Nature, Vol.490, No.7419, 245-245, 2012
En echelon and orthogonal fault ruptures of the 11 April 2012 great intraplate earthquakes
The Indo-Australian plate is undergoing distributed internal deformation caused by the lateral transition along its northern boundary-from an environment of continental collision to an island arc subduction zone(1,2). On 11 April 2012, one of the largest strike-slip earthquakes ever recorded (seismic moment magnitude M-w 8.7) occurred about 100-200 kilometres southwest of the Sumatra subduction zone. Occurrence of great intraplate strike-slip faulting located seaward of a subduction zone is unusual. It results from northwest-southeast compression within the plate caused by the India-Eurasia continental collision to the northwest, together with northeast-southwest extension associated with slab pull stresses as the plate underthrusts Sumatra to the northeast.

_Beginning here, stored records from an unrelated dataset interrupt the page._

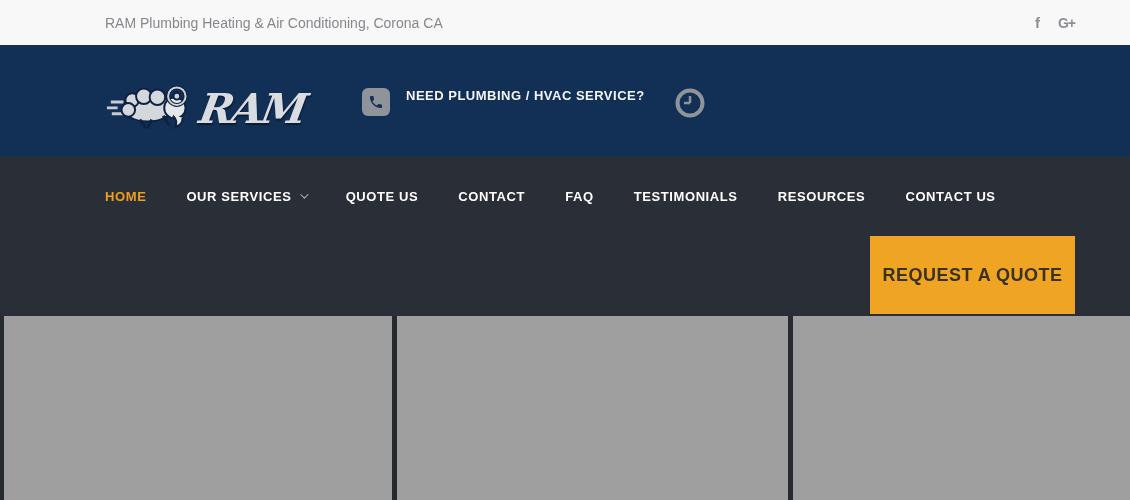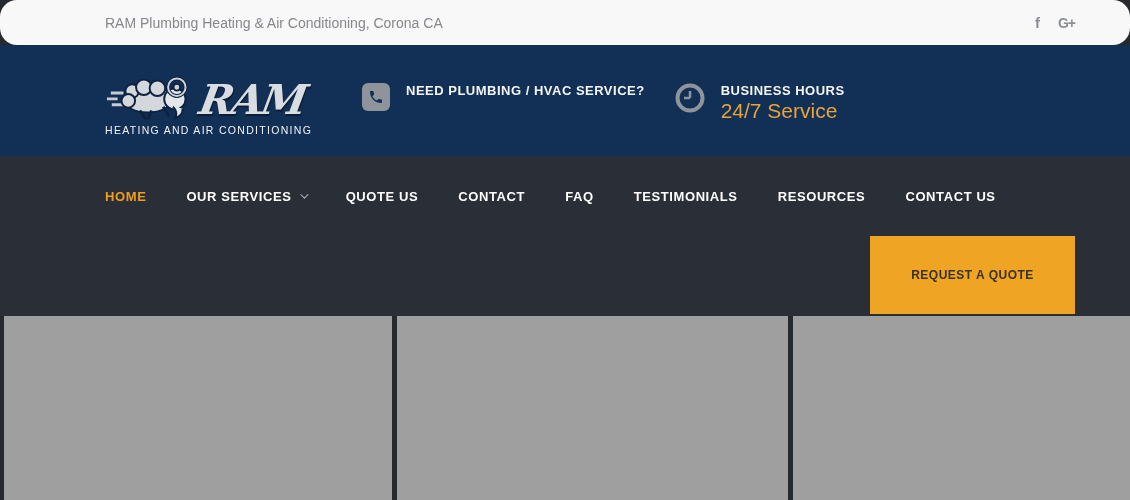--- a/index.html
+++ b/index.html
@@ -8,7 +8,7 @@
   .container { width:970px; margin-left:105px; height:100%; position:relative; }
 
   
-  .topbar { height:45px; background:#f8f8f8;border-radius:17px; }
+  .topbar { height:45px; background:#f8f8f8; }
   .topbar .container { display:flex; align-items:center; justify-content:space-between; }
   .site-title { font-size:14px; color:#85878c; }
   .social { display:flex; align-items:center; gap:18px; }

Here we use seismic wave analyses to reveal that the 11 April 2012 event had an extraordinarily complex four-fault rupture lasting about 160 seconds, and was followed approximately two hours later by a great (M-w 8.2) aftershock. The mainshock rupture initially expanded bilaterally with large slip (20-30 metres) on a right-lateral strike-slip fault trending west-northwest to east-southeast (WNW-ESE), and then bilateral rupture was triggered on an orthogonal left-lateral strike-slip fault trending north-northeast to south-southwest (NNE-SSW) that crosses the first fault. This was followed by westward rupture on a second WNW-ESE strike-slip fault offset about 150 kilometres towards the southwest from the first fault. Finally, rupture was triggered on another en echelon WNW-ESE fault about 330 kilometres west of the epicentre crossing the Ninetyeast ridge. The great aftershock, with an epicentre located 185 kilometres to the SSW of the mainshock epicentre, ruptured bilaterally on a NNE-SSW fault. The complex faulting limits our resolution of the slip distribution. These great ruptures on a lattice of strike-slip faults that extend through the crust and a further 30-40 kilometres into the upper mantle represent large lithospheric deformation that may eventually lead to a localized boundary between the Indian and Australian plates.